## Task instructions
Exact transcription with no images: write out all of the entries below.

## Available records
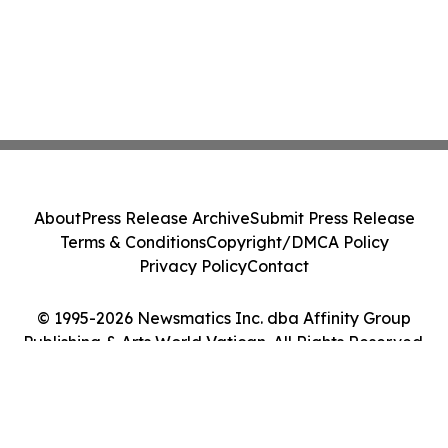
About
Press Release Archive
Submit Press Release
Terms & Conditions
Copyright/DMCA Policy
Privacy Policy
Contact
© 1995-2026 Newsmatics Inc. dba Affinity Group
Publishing & Arts World Vatican. All Rights Reserved.
Cookie Settings / Your Privacy Choices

## The answer
About
Press Release Archive
Submit Press Release
Terms & Conditions
Copyright/DMCA Policy
Privacy Policy
Contact
© 1995-2026 Newsmatics Inc. dba Affinity Group
Publishing & Arts World Vatican. All Rights Reserved.
Cookie Settings / Your Privacy Choices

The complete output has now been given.